* **Instructions to follow**
When copying the records below, omit any image and print everything else exactly.

☆ ☆ ☆ ☆

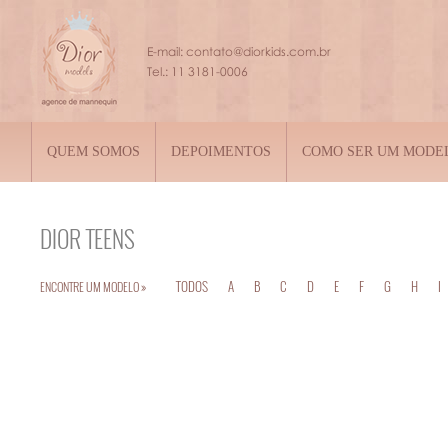
QUEM SOMOS
DEPOIMENTOS
COMO SER UM MODE
DIOR
TEENS
TODOS
A
B
C
D
E
F
G
H
I
ENCONTRE UM MODELO »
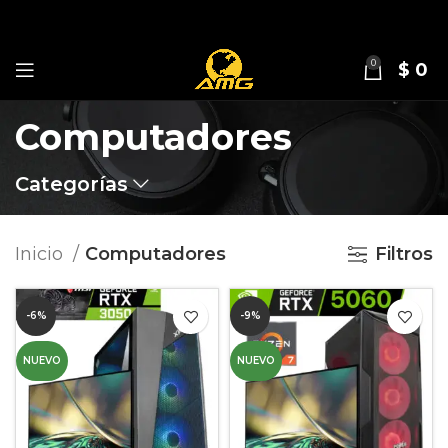
0
$
0
Computadores
Categorías
Inicio
Computadores
Filtros
-6%
-9%
NUEVO
NUEVO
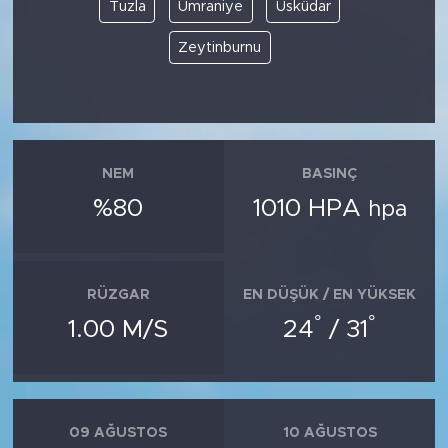
MEDYA KÖŞESİ
Tuzla
Ümraniye
Üsküdar
Zeytinburnu
FOTO GALERİ
VİDEOLAR
ALINTI YAZARLAR
NEM
BASINÇ
%80
1010 HPA
hpa
SOSYAL MEDYA
RÜZGAR
EN DÜŞÜK / EN YÜKSEK
°
°
1.00 M/S
24
/ 31
09 AĞUSTOS
10 AĞUSTOS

☆ ☆ ☆ ☆

* **Exercise solution**
QUEM SOMOS
DEPOIMENTOS
COMO SER UM MODE
DIOR
TEENS
TODOS
A
B
C
D
E
F
G
H
I
ENCONTRE UM MODELO »
0
$
0
Computadores
Categorías
Inicio
Computadores
Filtros
-6%
-9%
NUEVO
NUEVO
MEDYA KÖŞESİ
Tuzla
Ümraniye
Üsküdar
Zeytinburnu
FOTO GALERİ
VİDEOLAR
ALINTI YAZARLAR
NEM
BASINÇ
%80
1010 HPA
hpa
SOSYAL MEDYA
RÜZGAR
EN DÜŞÜK / EN YÜKSEK
°
°
1.00 M/S
24
/ 31
09 AĞUSTOS
10 AĞUSTOS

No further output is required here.